--- Input Enclosed Below ---
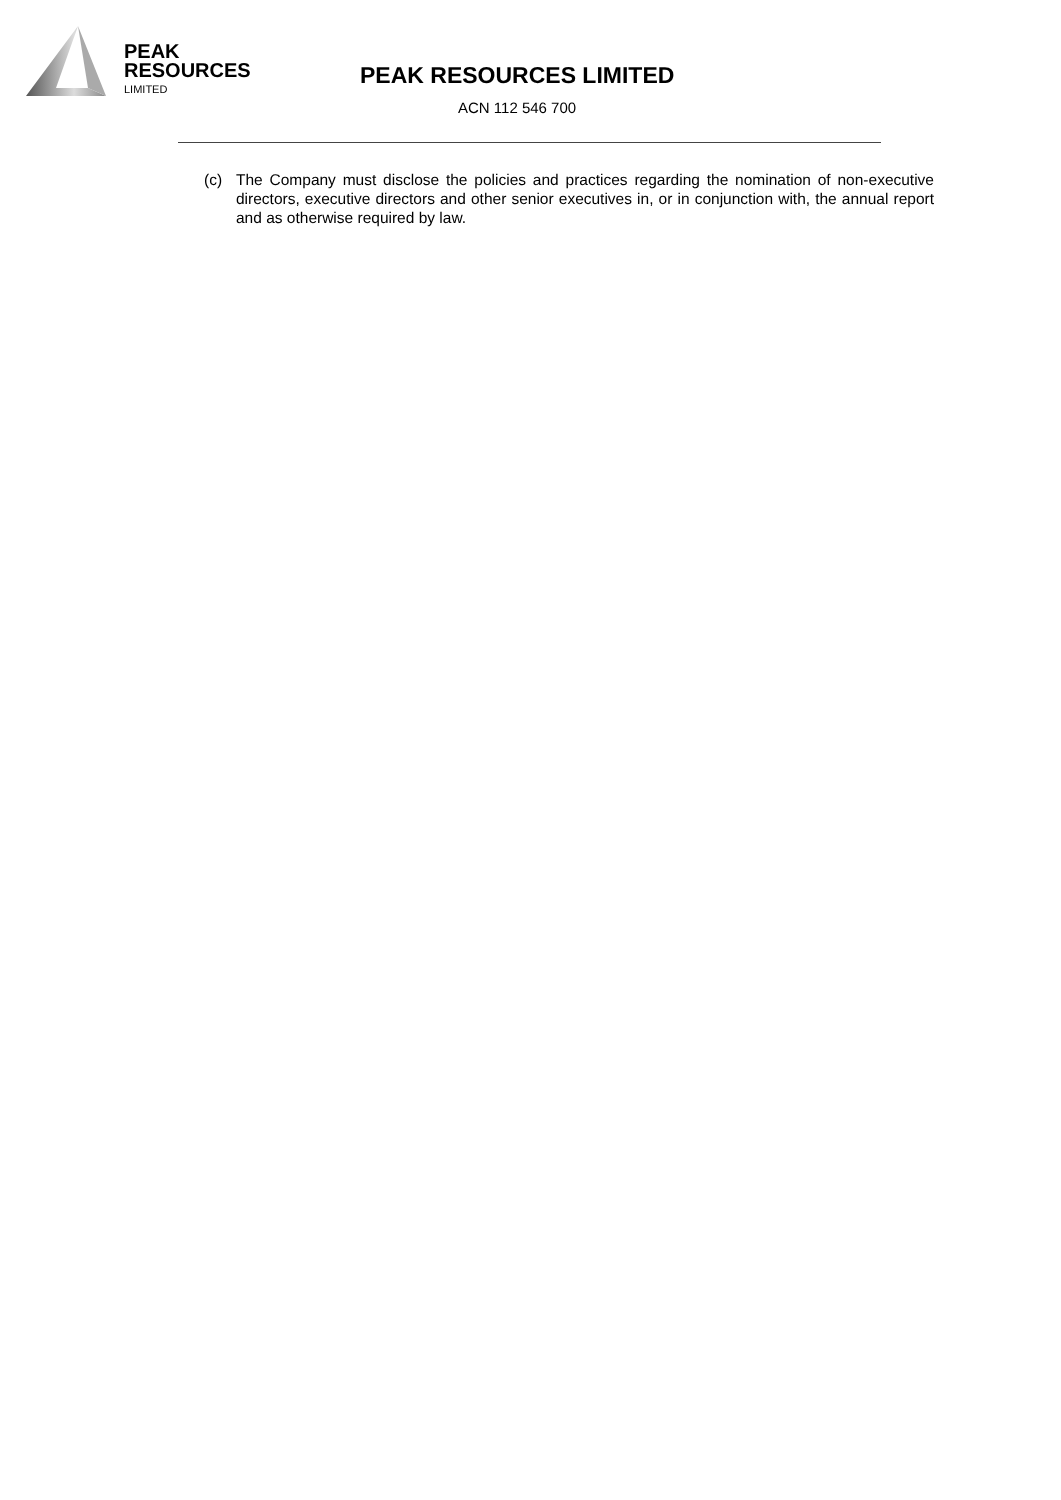PEAK
RESOURCES
LIMITED
PEAK RESOURCES LIMITED
ACN 112 546 700
(c) The Company must disclose the policies and practices regarding the nomination of non-executive directors, executive directors and other senior executives in, or in conjunction with, the annual report and as otherwise required by law.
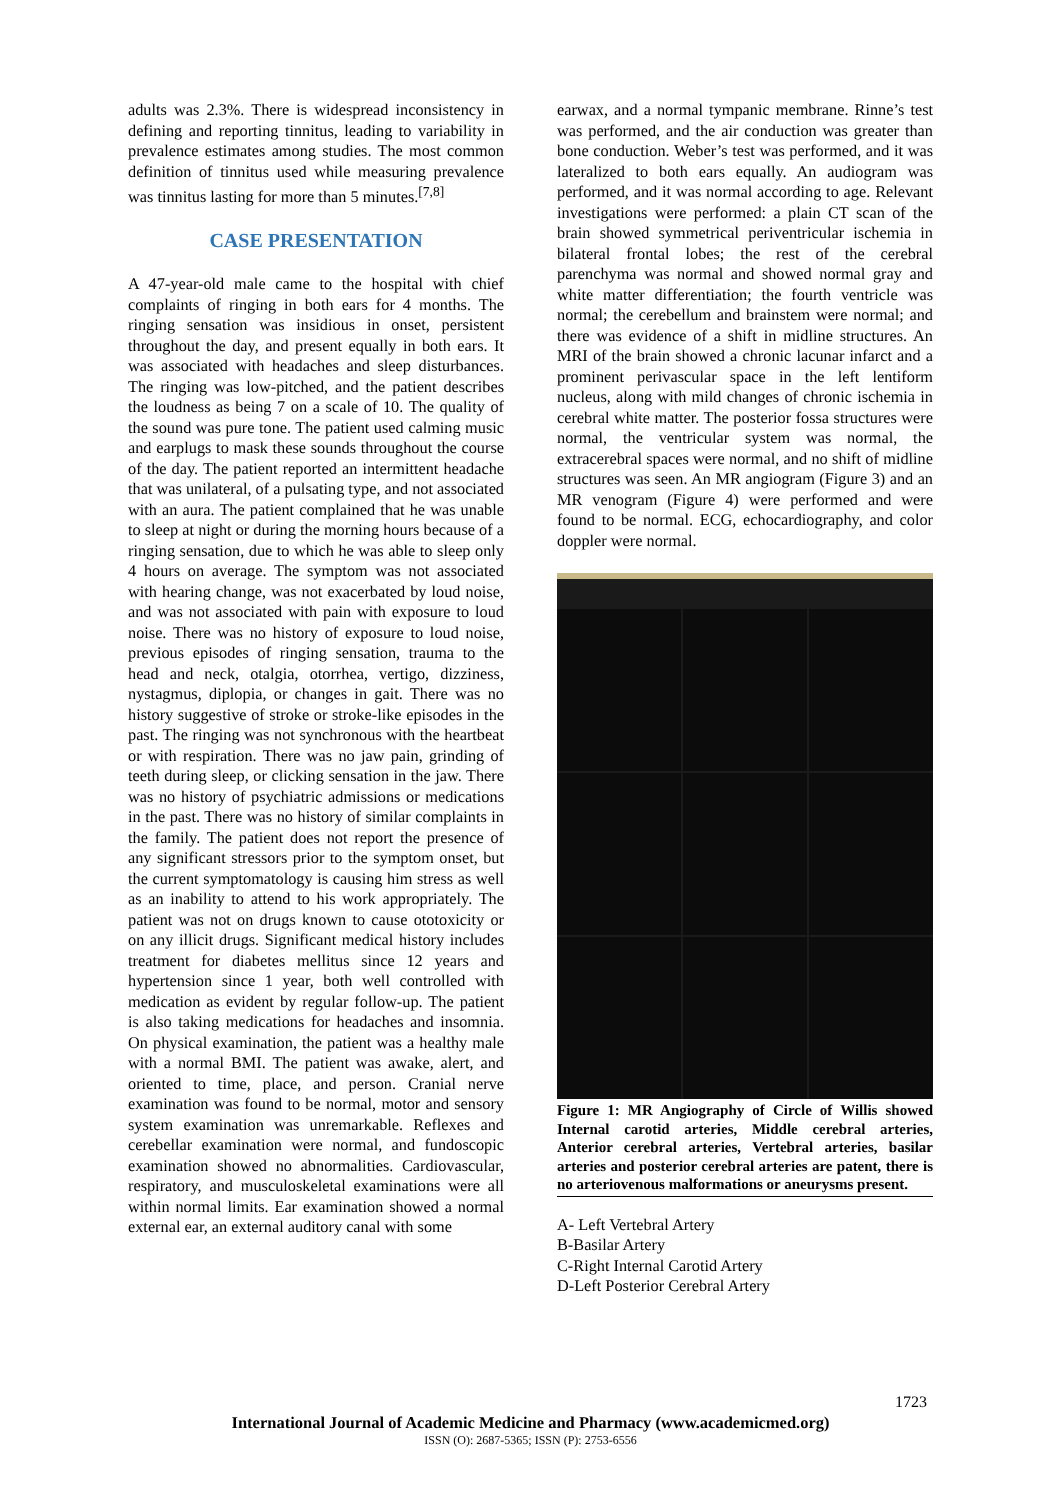adults was 2.3%. There is widespread inconsistency in defining and reporting tinnitus, leading to variability in prevalence estimates among studies. The most common definition of tinnitus used while measuring prevalence was tinnitus lasting for more than 5 minutes.<sup>[7,8]</sup>
CASE PRESENTATION
A 47-year-old male came to the hospital with chief complaints of ringing in both ears for 4 months. The ringing sensation was insidious in onset, persistent throughout the day, and present equally in both ears. It was associated with headaches and sleep disturbances. The ringing was low-pitched, and the patient describes the loudness as being 7 on a scale of 10. The quality of the sound was pure tone. The patient used calming music and earplugs to mask these sounds throughout the course of the day. The patient reported an intermittent headache that was unilateral, of a pulsating type, and not associated with an aura. The patient complained that he was unable to sleep at night or during the morning hours because of a ringing sensation, due to which he was able to sleep only 4 hours on average. The symptom was not associated with hearing change, was not exacerbated by loud noise, and was not associated with pain with exposure to loud noise. There was no history of exposure to loud noise, previous episodes of ringing sensation, trauma to the head and neck, otalgia, otorrhea, vertigo, dizziness, nystagmus, diplopia, or changes in gait. There was no history suggestive of stroke or stroke-like episodes in the past. The ringing was not synchronous with the heartbeat or with respiration. There was no jaw pain, grinding of teeth during sleep, or clicking sensation in the jaw. There was no history of psychiatric admissions or medications in the past. There was no history of similar complaints in the family. The patient does not report the presence of any significant stressors prior to the symptom onset, but the current symptomatology is causing him stress as well as an inability to attend to his work appropriately. The patient was not on drugs known to cause ototoxicity or on any illicit drugs. Significant medical history includes treatment for diabetes mellitus since 12 years and hypertension since 1 year, both well controlled with medication as evident by regular follow-up. The patient is also taking medications for headaches and insomnia. On physical examination, the patient was a healthy male with a normal BMI. The patient was awake, alert, and oriented to time, place, and person. Cranial nerve examination was found to be normal, motor and sensory system examination was unremarkable. Reflexes and cerebellar examination were normal, and fundoscopic examination showed no abnormalities. Cardiovascular, respiratory, and musculoskeletal examinations were all within normal limits. Ear examination showed a normal external ear, an external auditory canal with some
earwax, and a normal tympanic membrane. Rinne’s test was performed, and the air conduction was greater than bone conduction. Weber’s test was performed, and it was lateralized to both ears equally. An audiogram was performed, and it was normal according to age. Relevant investigations were performed: a plain CT scan of the brain showed symmetrical periventricular ischemia in bilateral frontal lobes; the rest of the cerebral parenchyma was normal and showed normal gray and white matter differentiation; the fourth ventricle was normal; the cerebellum and brainstem were normal; and there was evidence of a shift in midline structures. An MRI of the brain showed a chronic lacunar infarct and a prominent perivascular space in the left lentiform nucleus, along with mild changes of chronic ischemia in cerebral white matter. The posterior fossa structures were normal, the ventricular system was normal, the extracerebral spaces were normal, and no shift of midline structures was seen. An MR angiogram (Figure 3) and an MR venogram (Figure 4) were performed and were found to be normal. ECG, echocardiography, and color doppler were normal.
Figure 1: MR Angiography of Circle of Willis showed Internal carotid arteries, Middle cerebral arteries, Anterior cerebral arteries, Vertebral arteries, basilar arteries and posterior cerebral arteries are patent, there is no arteriovenous malformations or aneurysms present.
A- Left Vertebral Artery
B-Basilar Artery
C-Right Internal Carotid Artery
D-Left Posterior Cerebral Artery
1723
International Journal of Academic Medicine and Pharmacy (www.academicmed.org)
ISSN (O): 2687-5365; ISSN (P): 2753-6556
--- End of Enclosed Input ---
Work required:
From the first line to the last, retype the data exactly, but omit every image.

Exercise answer:
PEAK
RESOURCES
LIMITED
PEAK RESOURCES LIMITED
ACN 112 546 700
(c) The Company must disclose the policies and practices regarding the nomination of non-executive directors, executive directors and other senior executives in, or in conjunction with, the annual report and as otherwise required by law.
adults was 2.3%. There is widespread inconsistency in defining and reporting tinnitus, leading to variability in prevalence estimates among studies. The most common definition of tinnitus used while measuring prevalence was tinnitus lasting for more than 5 minutes.<sup>[7,8]</sup>
CASE PRESENTATION
A 47-year-old male came to the hospital with chief complaints of ringing in both ears for 4 months. The ringing sensation was insidious in onset, persistent throughout the day, and present equally in both ears. It was associated with headaches and sleep disturbances. The ringing was low-pitched, and the patient describes the loudness as being 7 on a scale of 10. The quality of the sound was pure tone. The patient used calming music and earplugs to mask these sounds throughout the course of the day. The patient reported an intermittent headache that was unilateral, of a pulsating type, and not associated with an aura. The patient complained that he was unable to sleep at night or during the morning hours because of a ringing sensation, due to which he was able to sleep only 4 hours on average. The symptom was not associated with hearing change, was not exacerbated by loud noise, and was not associated with pain with exposure to loud noise. There was no history of exposure to loud noise, previous episodes of ringing sensation, trauma to the head and neck, otalgia, otorrhea, vertigo, dizziness, nystagmus, diplopia, or changes in gait. There was no history suggestive of stroke or stroke-like episodes in the past. The ringing was not synchronous with the heartbeat or with respiration. There was no jaw pain, grinding of teeth during sleep, or clicking sensation in the jaw. There was no history of psychiatric admissions or medications in the past. There was no history of similar complaints in the family. The patient does not report the presence of any significant stressors prior to the symptom onset, but the current symptomatology is causing him stress as well as an inability to attend to his work appropriately. The patient was not on drugs known to cause ototoxicity or on any illicit drugs. Significant medical history includes treatment for diabetes mellitus since 12 years and hypertension since 1 year, both well controlled with medication as evident by regular follow-up. The patient is also taking medications for headaches and insomnia. On physical examination, the patient was a healthy male with a normal BMI. The patient was awake, alert, and oriented to time, place, and person. Cranial nerve examination was found to be normal, motor and sensory system examination was unremarkable. Reflexes and cerebellar examination were normal, and fundoscopic examination showed no abnormalities. Cardiovascular, respiratory, and musculoskeletal examinations were all within normal limits. Ear examination showed a normal external ear, an external auditory canal with some
earwax, and a normal tympanic membrane. Rinne’s test was performed, and the air conduction was greater than bone conduction. Weber’s test was performed, and it was lateralized to both ears equally. An audiogram was performed, and it was normal according to age. Relevant investigations were performed: a plain CT scan of the brain showed symmetrical periventricular ischemia in bilateral frontal lobes; the rest of the cerebral parenchyma was normal and showed normal gray and white matter differentiation; the fourth ventricle was normal; the cerebellum and brainstem were normal; and there was evidence of a shift in midline structures. An MRI of the brain showed a chronic lacunar infarct and a prominent perivascular space in the left lentiform nucleus, along with mild changes of chronic ischemia in cerebral white matter. The posterior fossa structures were normal, the ventricular system was normal, the extracerebral spaces were normal, and no shift of midline structures was seen. An MR angiogram (Figure 3) and an MR venogram (Figure 4) were performed and were found to be normal. ECG, echocardiography, and color doppler were normal.
Figure 1: MR Angiography of Circle of Willis showed Internal carotid arteries, Middle cerebral arteries, Anterior cerebral arteries, Vertebral arteries, basilar arteries and posterior cerebral arteries are patent, there is no arteriovenous malformations or aneurysms present.
A- Left Vertebral Artery
B-Basilar Artery
C-Right Internal Carotid Artery
D-Left Posterior Cerebral Artery
1723
International Journal of Academic Medicine and Pharmacy (www.academicmed.org)
ISSN (O): 2687-5365; ISSN (P): 2753-6556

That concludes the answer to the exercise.